None of Johnson’s staffers are being represented by attorneys paid for by the city, according to the Law Department.
An Inquirer investigation last year reported that FBI agents had subpoenaed records related to a land sale approved by Johnson. In the past, indicted Councilmember Bobby Henon had requested similar services in connection with a federal corruption investigation –– although he used these services sparingly.
DeStefano said the policy was aimed at protecting public officials.
“It’s rooted in the presumption of innocence. Unless someone is found guilty, there is a constitutional presumption he’s innocent,” DeStefano said. “The investigation could end with no criminal charges. Many do. Although this one may not turn out that way.”
Johnson’s chief of staff did not offer additional comments. A spokesperson for Johnson did not immediately respond to calls and emails for comment.

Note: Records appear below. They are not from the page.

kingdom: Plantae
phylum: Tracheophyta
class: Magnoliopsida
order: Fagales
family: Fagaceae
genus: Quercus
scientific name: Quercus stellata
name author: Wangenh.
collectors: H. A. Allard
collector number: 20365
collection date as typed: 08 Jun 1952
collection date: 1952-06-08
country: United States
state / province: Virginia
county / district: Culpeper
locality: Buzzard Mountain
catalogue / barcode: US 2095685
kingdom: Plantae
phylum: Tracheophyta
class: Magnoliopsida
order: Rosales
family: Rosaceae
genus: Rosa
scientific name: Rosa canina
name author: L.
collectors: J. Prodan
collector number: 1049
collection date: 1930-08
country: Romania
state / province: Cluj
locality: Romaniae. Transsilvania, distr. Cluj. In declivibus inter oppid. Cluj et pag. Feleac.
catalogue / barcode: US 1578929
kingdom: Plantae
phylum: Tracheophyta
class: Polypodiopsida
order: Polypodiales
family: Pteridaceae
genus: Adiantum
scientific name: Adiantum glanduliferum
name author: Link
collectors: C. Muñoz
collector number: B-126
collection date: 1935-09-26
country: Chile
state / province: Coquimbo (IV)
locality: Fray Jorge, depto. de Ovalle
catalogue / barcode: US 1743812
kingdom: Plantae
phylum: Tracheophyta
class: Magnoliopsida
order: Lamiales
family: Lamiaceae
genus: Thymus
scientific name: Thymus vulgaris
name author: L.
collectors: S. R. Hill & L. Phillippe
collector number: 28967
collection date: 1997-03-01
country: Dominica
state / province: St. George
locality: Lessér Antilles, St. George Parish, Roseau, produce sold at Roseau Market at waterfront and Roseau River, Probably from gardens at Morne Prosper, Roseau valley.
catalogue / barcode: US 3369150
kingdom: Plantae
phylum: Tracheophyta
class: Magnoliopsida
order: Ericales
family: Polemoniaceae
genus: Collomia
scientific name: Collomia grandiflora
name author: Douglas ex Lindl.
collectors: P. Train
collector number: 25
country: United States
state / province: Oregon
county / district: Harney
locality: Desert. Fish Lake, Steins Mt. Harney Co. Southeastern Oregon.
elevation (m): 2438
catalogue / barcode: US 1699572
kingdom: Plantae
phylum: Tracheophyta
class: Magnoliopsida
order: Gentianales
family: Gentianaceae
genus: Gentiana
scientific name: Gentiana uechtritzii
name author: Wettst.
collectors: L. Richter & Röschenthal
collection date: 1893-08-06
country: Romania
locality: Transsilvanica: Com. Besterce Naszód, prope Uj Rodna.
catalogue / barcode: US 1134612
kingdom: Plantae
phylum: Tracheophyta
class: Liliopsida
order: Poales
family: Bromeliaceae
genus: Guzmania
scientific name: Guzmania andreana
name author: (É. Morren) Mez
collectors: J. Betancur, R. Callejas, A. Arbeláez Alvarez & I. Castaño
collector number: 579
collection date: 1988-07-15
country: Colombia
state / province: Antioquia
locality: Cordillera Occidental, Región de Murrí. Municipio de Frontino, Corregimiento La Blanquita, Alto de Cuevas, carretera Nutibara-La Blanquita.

The Inquirer reported that sources said the investigation may be linked to an earlier bribery inquest involving Universal Companies, a charter school operator founded by record producer Kenny Gamble. Court records show that one of the defendants in that case, Michael Bonds, agreed to plead guilty in May. However, he has not yet been sentenced and plea documents in the case remain under seal.
DeStefano said that was likely an indicator the case was linked to a larger investigation and that Bonds had agreed aid federal investigators.
“In general, that means someone has agreed to cooperate with the government and plead guilty. And that an investigation is still ongoing against other people,” DeStefano said. “It’s usually sealed because they don’t want to alert the other subjects of the investigation…And this fellows cooperation could potentially include testifying against other people if and when they’re indicted.”
Attorneys for Bonds did not return calls for comment.
This is an evolving story that will be updated. PlanPhilly reporter Jake Blumgart contributed reporting to this article.